- WORK TASK 1:
Identify every line of the records that contains the word "slice".

5. Data Transformation

dbt Models:

Incremental materialization for efficient updates
Column normalization and type casting
Deduplication across multiple sources
Schema unification (star schema design)
Automatic timestamp tracking (loaded_at, last_updated_at)

6. Data Visualization

Interactive Website:

Live dashboards with Chart.js visualizations
Real-time statistics and company profiles
Interactive search functionality
Responsive design for mobile and desktop

API Documentation

Full API documentation is available on the website:

Website Documentation: https://coresheep.github.io/company-atlas/docs/api.html
Interactive API Docs: http://localhost:8000/docs (when running locally)
ReDoc: http://localhost:8000/redoc (when running locally)

Example Usage

Python:

import requests

# Search for Apple by company name
response = requests.get(
    "http://localhost:8000/api/v1/companies",
    params={
        "company_name": "Apple",
        "page": 1,
        "page_size": 10
    }
)

companies = response.json()
print(f"Found {companies['total']} companies")
for company in companies['companies']:
    print(f"- {company['company_name']} ({company['domain']})")
    print(f"  Industry: {company['industry']}")
    print(f"  Revenue: ${company['revenue']:,.0f}")
    print(f"  Employees: {company['employee_count']:,}")

cURL:

# Get statistics
curl "http://localhost:8000/api/v1/statistics"

# Search for Apple
curl "http://localhost:8000/api/v1/companies?company_name=Apple"

# Get specific company by ID
curl "http://localhost:8000/api/v1/companies/{company_id}"

Technology Stack

Data Collection: Kaggle API, Web Scraping (httpx, BeautifulSoup, trio)
Cloud Storage: AWS S3
Data Warehouse: Snowflake
Data Transformation: dbt (Data Build Tool)
Orchestration: Apache Airflow
API: FastAPI, Uvicorn
Frontend: HTML5, CSS3, JavaScript, Chart.js
Deployment: GitHub Pages

Project Structure

company-atlas/
├── airflow/               # Apache Airflow orchestration
│   └── dags/             # Airflow DAG definitions
│       └── company_atlas_pipeline.py
├── pipelines/             # Data pipeline scripts
│   ├── ingestion/        # Data ingestion (Kaggle, web crawler)

- WORK TASK 2:
List each feature that the company-atlas project excerpt gives for its interactive website.

- EXTRACTED ENTRIES:
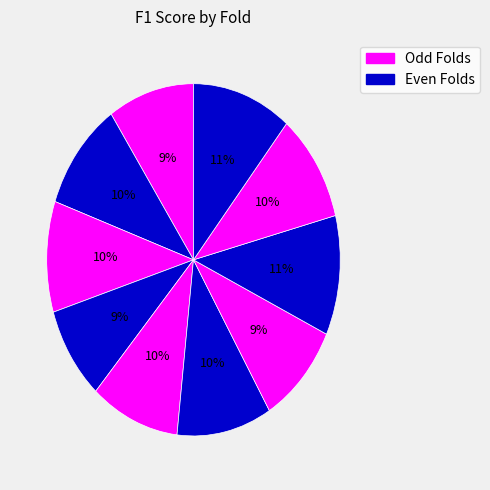

To the nearest percent, what is the difference between the largest and smallest slice percentages?

2%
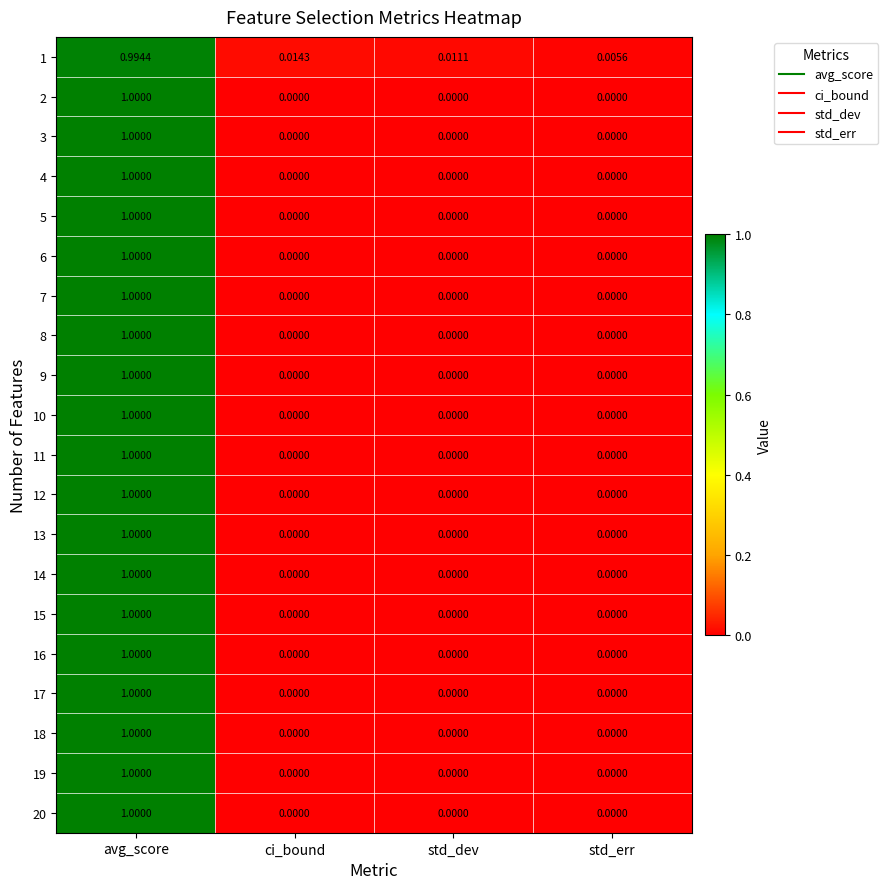

At which category is the sum across all series the highest?

avg_score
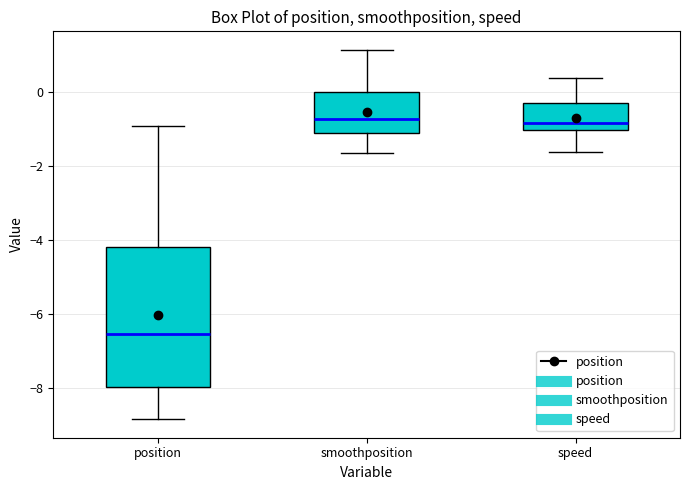

Where is the lower edge of the box for position on the y-axis? The values are not printed on the chart, so give them approximately, as read against the axis.

-8.0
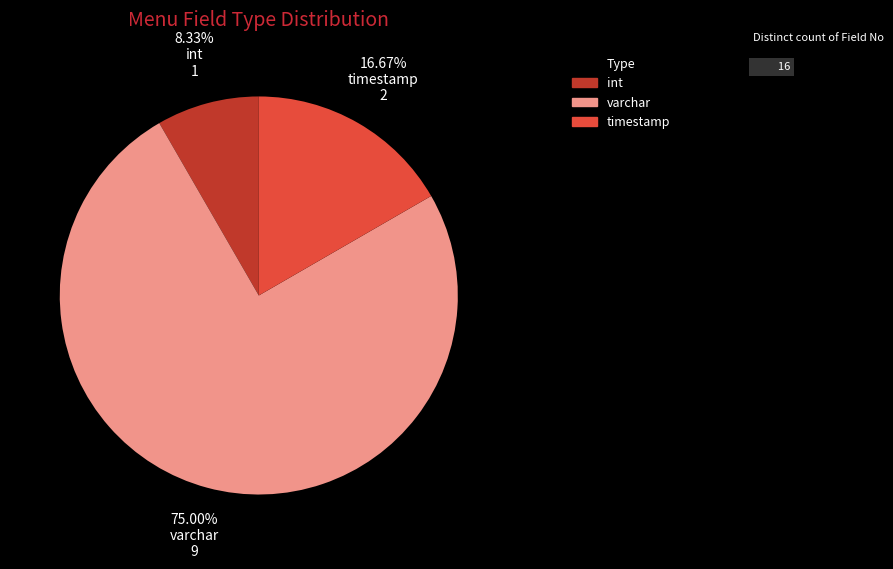

Is there any slice that represents more than half of the pie?

Yes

- WORKED SOLUTION 1:
To the nearest percent, what is the difference between the largest and smallest slice percentages?
Is there any slice that represents more than half of the pie?

- WORKED SOLUTION 2:
- Live dashboards with Chart.js visualizations
- Real-time statistics and company profiles
- Interactive search functionality
- Responsive design for mobile and desktop